Music: Should You Listen While Studying?
by SOPHIA GARCIA '21
Music has a great impact on society, and every day, millions of students listen to vocal or instrumental sounds. But does music actually help you focus when studying or doing homework?
Many researchers like Carolina Kuepper-Teztel say that “it depends if the task seems to play a crucial role and studying complex material requires you to engage all your focus.”
Ms. Williams, Saint Ursula's health teacher can back up the information. "If it is something like music, what genre of music would be calming or soothing to you, especially like with writing? Sometimes that simulates the brain to kind of be creative in some ways.”
SUA students also have opinions about listening to different kinds of sounds and beats. Courtney Ruesink, ‘22 says that “music helps me focus and calm me down when I am stressed.”
Not only does music relax the student more, but it helps make the process easier to focus on. With the power of music, Katie Angeline, ‘21, says that “calming music like nature or instrumental help calm myself and stay focused when I’m doing homework.”
Take it from sophomore Josie Ruther, who has a hypersensitive hearing disorder. “I do study with either music or white/pink noise and it helps me focus better because I have something called a sensory processing disorder which makes me have hypersensitive hearing making it hard to focus on the important things and not get affected by other sounds.”

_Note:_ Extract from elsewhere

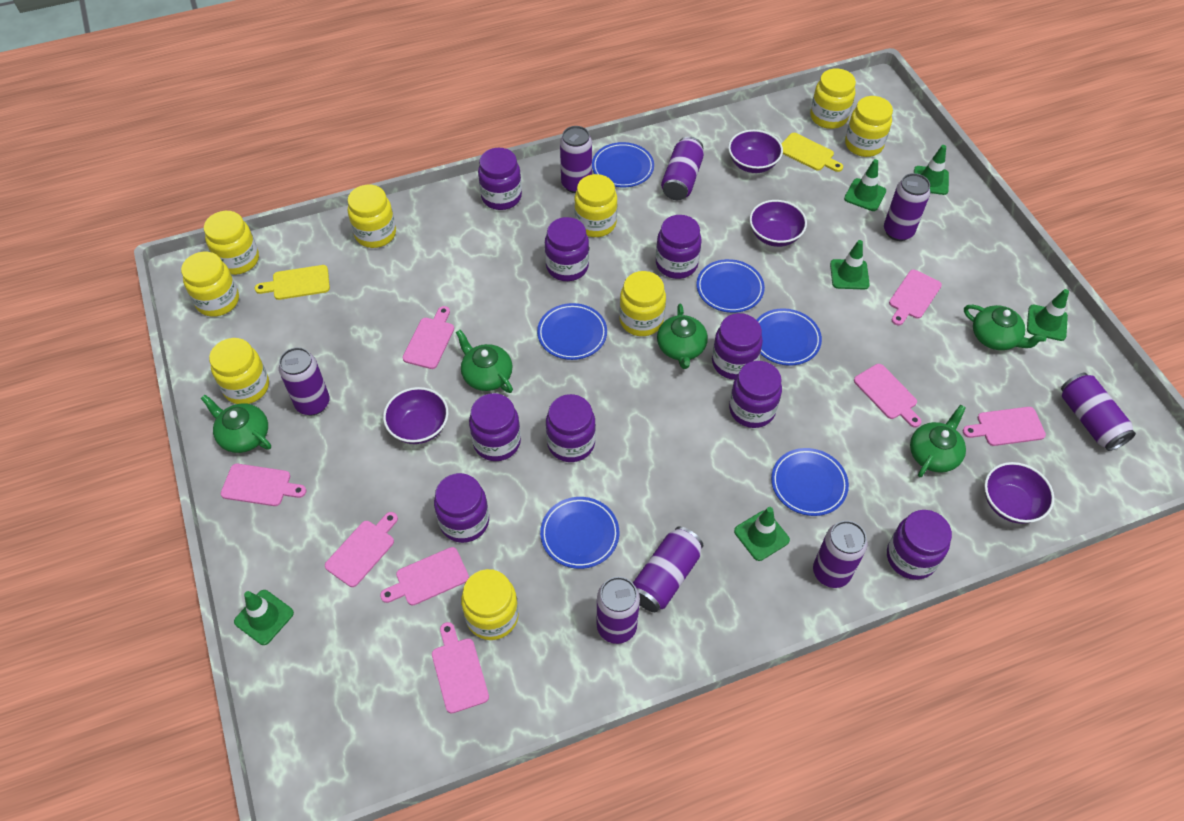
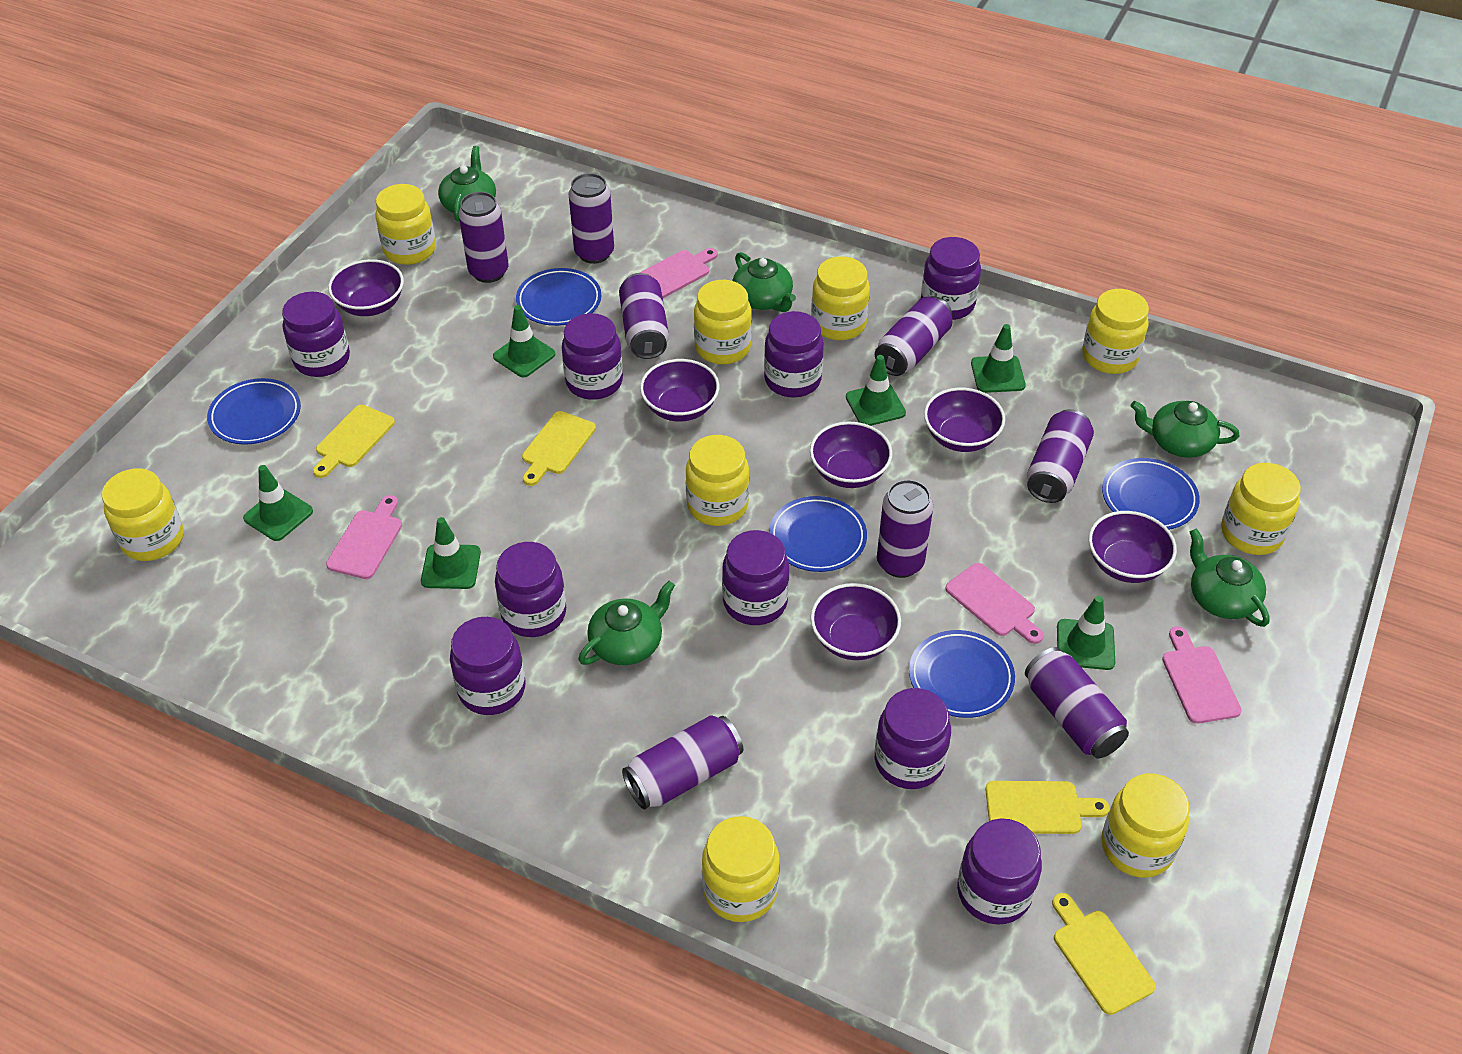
blue plate: [537,303,607,360] [540,497,619,569] [592,142,654,188] [696,259,765,313] [757,308,822,366] [771,448,849,516] = 6 -> [207,378,301,445] [516,268,601,326] [769,496,867,572] [909,630,1015,718] [1102,458,1200,530] = 5
pink cutting board: [221,464,306,506] [325,512,398,587] [380,547,469,605] [403,306,454,369] [432,622,489,714] [854,364,922,427] [889,270,942,325] [963,407,1046,446] = 8 -> [326,495,402,579] [639,248,718,298] [945,563,1044,644] [1162,626,1242,724] = 4
purple bowl: [383,387,449,444] [728,130,783,173] [749,200,807,247] [984,462,1054,524] = 4 -> [328,259,404,316] [640,359,719,422] [810,421,892,488] [810,583,901,660] [924,388,1005,452] [1089,511,1177,583] = 6
yellow cutting board: [255,265,330,300] [781,133,843,172] = 2 -> [313,405,395,478] [522,411,596,486] [985,781,1110,834] [1052,893,1156,1015] = 4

When it comes to listening to music, it can have its pros but also its cons. For example, yes, music with lyrics can distract students, but Baker College says that classical music, including Mozart, “can help you focus during studying, and can even help you memorize it faster.” The college not only believes that Mozart can help, but also Bach and Beethoven because they help “categorize information, which is an influential asset to studying.”
But with listening to music comes a price. Going into a student’s perspective, senior Mary Gruber says that music can get her “distracted easily, and hearing other noises can be distracting too.” So having the “peace and quiet” when studying helps her to focus better at the task at hand.
Researchers can also back up this information, saying that music can be a distraction for the task at hand. For example, Saga Briggs said that “music has limitations” and when studying for exams or any other bigger tests, “music may impair cognitive abilities when you’re trying to memorize things in order, because you may get thrown off by the changing words and notes in your chosen song.”
Many students have listened to music for different reasons. Some may not agree with others, but at the end of the day, music can either help a student focus, or distract them with the task at hand. “I really do believe it depends on the person and how you learn best, so really like what works for you, so what that meaning are you kinesthetic like learning, so do you need to get up and move, like retain your information that way, or are you audio, you do like to hear it out loud,” said Ms. Williams.